Student Art Returns To OASIS For First Friday
This article by Kathleen Shaw was originally published in the Daily News-Record on Feb. 4, 2021. See a gallery of the show’s pieces here.
Every year, OASIS Fine Art and Craft dedicates its upper level gallery space to showcase the work of local art students for one month. But one week before news of the pandemic shut Virginia’s schools down, Broadway High School’s was the last student show to open at OASIS, where the curated collection sat for months as the world tried to find its bearings.
Eleven months later, students are finding their way back in schools, and their creativity well has not run dry. OASIS is kicking off First Friday tonight by welcoming the work of Eastern Mennonite High School students for all of February.
Approximately 35 pieces of various disciplines and mediums are on display in the gallery. EMHS art teacher Malea Gascho said three-quarters of the work was created during classes, but her call for submissions invited all students, regardless of whether they’d taken an art class with the school because avenues of sharing artwork have reduced during the pandemic.
Gascho said several of the pieces cover dark topics and were inspired in autumn, but there is a lot of variety. Her favorite aspect of partnering with OASIS is offering students the chance to view their artwork through the eyes of an audience as part of a larger show.
“You don’t see how great your art is until it’s highlighted up on a wall,” Gascho said.
Anna Stempel is the show’s featured senior spotlight. Stempel said she was always surrounded by art growing up but did not invest in her own creations until high school. Next year, she will begin attending Messiah University in Pennsylvania for graphic design.
“It’s really, really cool to have a whole section of a bunch of different pieces I’m proud of making,” she said. “I hope it has an impact on other people visually because we can be so visually captivated by things, so I hope my art can inspire, influence or impact other people.”

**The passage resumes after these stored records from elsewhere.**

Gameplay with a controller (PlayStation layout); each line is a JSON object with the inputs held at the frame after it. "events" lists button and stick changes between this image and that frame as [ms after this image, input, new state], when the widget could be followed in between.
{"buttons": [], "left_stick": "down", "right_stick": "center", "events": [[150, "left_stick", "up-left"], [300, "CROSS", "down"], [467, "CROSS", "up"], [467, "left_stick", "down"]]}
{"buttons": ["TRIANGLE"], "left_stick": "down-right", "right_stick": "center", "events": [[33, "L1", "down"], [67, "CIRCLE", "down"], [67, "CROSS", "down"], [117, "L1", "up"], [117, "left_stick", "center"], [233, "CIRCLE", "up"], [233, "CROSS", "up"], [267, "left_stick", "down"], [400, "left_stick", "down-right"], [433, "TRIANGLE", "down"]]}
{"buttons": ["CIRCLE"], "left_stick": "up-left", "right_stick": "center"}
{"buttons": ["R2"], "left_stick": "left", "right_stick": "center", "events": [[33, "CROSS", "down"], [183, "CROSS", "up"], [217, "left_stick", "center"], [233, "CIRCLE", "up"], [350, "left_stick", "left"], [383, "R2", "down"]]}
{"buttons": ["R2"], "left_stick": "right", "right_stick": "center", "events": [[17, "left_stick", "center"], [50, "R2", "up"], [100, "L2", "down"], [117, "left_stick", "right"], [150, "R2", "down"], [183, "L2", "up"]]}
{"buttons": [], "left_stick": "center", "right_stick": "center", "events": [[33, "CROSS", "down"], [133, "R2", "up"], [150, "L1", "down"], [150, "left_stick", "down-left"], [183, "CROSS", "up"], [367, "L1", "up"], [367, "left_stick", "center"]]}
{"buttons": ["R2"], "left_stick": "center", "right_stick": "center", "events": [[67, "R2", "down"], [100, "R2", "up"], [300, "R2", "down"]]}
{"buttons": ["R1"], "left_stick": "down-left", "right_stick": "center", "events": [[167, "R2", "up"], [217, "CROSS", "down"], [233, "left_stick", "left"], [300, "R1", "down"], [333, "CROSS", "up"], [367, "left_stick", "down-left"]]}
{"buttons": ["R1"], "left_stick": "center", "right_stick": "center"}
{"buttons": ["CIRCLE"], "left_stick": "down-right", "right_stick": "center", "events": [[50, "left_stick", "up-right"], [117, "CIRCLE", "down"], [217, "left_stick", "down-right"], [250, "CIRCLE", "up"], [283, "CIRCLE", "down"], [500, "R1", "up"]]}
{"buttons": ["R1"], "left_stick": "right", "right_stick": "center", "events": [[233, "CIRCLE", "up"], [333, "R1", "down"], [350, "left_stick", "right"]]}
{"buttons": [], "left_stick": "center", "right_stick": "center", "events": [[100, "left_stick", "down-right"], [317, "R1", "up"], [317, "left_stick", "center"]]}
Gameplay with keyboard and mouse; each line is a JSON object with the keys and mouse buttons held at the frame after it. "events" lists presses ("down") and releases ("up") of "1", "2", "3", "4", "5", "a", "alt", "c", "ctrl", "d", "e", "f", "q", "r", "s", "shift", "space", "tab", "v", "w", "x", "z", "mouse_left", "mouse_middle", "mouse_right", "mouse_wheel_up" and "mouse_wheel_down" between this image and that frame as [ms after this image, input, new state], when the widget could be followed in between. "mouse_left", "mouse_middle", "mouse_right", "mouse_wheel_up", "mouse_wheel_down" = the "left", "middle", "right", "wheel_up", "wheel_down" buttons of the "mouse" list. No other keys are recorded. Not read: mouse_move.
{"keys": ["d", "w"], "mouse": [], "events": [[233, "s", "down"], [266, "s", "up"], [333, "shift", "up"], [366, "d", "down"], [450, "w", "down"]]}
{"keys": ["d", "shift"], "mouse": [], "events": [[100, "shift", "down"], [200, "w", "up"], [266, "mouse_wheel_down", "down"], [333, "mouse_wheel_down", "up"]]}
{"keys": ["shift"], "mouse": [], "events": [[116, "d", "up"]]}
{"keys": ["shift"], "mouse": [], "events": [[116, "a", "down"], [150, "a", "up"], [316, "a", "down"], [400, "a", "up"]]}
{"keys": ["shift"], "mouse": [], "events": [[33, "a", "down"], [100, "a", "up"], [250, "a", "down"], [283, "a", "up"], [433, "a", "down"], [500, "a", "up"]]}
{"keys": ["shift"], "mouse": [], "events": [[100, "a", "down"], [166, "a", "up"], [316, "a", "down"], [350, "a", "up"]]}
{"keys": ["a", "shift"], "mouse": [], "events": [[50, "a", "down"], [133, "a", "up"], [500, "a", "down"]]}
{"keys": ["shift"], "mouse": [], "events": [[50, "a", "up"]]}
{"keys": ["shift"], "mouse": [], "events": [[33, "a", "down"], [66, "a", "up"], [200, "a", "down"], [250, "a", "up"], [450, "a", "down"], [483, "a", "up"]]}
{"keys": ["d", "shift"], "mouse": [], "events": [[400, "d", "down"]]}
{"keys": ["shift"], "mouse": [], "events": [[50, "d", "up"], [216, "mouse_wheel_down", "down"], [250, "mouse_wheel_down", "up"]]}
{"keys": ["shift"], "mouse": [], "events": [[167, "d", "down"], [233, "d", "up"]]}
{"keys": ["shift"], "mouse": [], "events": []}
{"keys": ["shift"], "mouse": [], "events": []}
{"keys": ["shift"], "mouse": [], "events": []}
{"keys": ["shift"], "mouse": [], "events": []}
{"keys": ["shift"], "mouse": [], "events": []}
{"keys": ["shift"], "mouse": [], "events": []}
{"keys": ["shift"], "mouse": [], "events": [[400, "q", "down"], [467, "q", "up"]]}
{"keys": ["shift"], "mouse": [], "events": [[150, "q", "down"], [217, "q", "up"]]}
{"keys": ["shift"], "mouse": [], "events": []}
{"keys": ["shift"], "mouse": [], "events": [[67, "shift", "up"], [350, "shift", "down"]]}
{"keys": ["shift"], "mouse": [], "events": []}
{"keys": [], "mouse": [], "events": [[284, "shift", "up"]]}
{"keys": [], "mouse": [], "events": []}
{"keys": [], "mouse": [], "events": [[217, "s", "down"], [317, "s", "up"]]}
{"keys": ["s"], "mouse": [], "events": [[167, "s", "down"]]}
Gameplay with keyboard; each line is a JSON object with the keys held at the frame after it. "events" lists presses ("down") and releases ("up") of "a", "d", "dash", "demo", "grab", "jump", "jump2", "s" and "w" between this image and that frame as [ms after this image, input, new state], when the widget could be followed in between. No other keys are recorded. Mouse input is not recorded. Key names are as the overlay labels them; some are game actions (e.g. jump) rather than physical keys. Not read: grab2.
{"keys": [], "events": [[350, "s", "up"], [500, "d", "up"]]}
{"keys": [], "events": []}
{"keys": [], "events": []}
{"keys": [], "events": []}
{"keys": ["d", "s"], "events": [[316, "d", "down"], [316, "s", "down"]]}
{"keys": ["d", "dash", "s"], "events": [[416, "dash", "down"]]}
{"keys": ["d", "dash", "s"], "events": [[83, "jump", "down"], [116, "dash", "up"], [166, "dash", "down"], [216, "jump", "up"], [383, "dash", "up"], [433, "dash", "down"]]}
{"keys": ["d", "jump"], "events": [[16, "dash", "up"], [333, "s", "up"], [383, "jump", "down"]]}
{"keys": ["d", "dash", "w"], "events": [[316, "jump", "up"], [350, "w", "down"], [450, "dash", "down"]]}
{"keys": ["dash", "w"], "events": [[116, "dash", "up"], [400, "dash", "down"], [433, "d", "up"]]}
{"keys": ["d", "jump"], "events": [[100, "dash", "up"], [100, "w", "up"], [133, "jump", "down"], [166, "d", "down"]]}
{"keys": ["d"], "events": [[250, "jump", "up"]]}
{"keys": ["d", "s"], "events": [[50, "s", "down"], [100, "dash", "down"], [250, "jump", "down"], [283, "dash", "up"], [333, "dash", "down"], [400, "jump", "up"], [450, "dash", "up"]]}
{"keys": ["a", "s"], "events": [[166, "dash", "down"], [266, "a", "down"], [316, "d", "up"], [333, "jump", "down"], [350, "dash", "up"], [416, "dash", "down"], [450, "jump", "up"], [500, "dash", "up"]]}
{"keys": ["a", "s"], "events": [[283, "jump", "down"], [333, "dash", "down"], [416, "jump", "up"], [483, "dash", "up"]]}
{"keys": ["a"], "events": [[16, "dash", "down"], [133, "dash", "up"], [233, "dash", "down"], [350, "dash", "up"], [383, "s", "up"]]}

Emotional watercolor portraits and a stained-glass nativity scene are a fragment of her portfolio, but she has a sample of her work displayed on a table at the front of the mezzanine. She said several pieces were inspired by current world affairs, but two in particular capture the duality of happiness and suffering. To create the multimedium works, Stempel interviewed several of her classmates to find the commonalities between people and depicted a few portraits of the students.
“It’s about our inner thoughts and fear, and we don’t often talk about that with each other, but we’re all on some level experiencing fear or being afraid,” Stempel said of “Common Fear.” “A few of the pieces I made for a concentrated, like, a broad question of how can we break down barriers.”
OASIS member Sarah Lock helped hang the artwork and served as the liaison between the school and gallery. She said the collection of work showcases a distinct creative liberty allowed for the students.
“It seems like with her classes she gives an idea or gives certain materials and what the students came up with doesn’t seem to be the same cookie-cutter thing,” she said. “It’s nice on a creative side to see the variety of imagination that she has with her students.”
Because EMHS is completely in person, most students are confined by strict pandemic protocols and will not attend First Friday. People interested in seeing the show can schedule viewings by appointment to minimize the dangers of crowding on the narrow mezzanine by contacting OASIS.
The student show will be up until Feb. 28 and people are welcome to browse the collection any day from 11 a.m. to 5 p.m.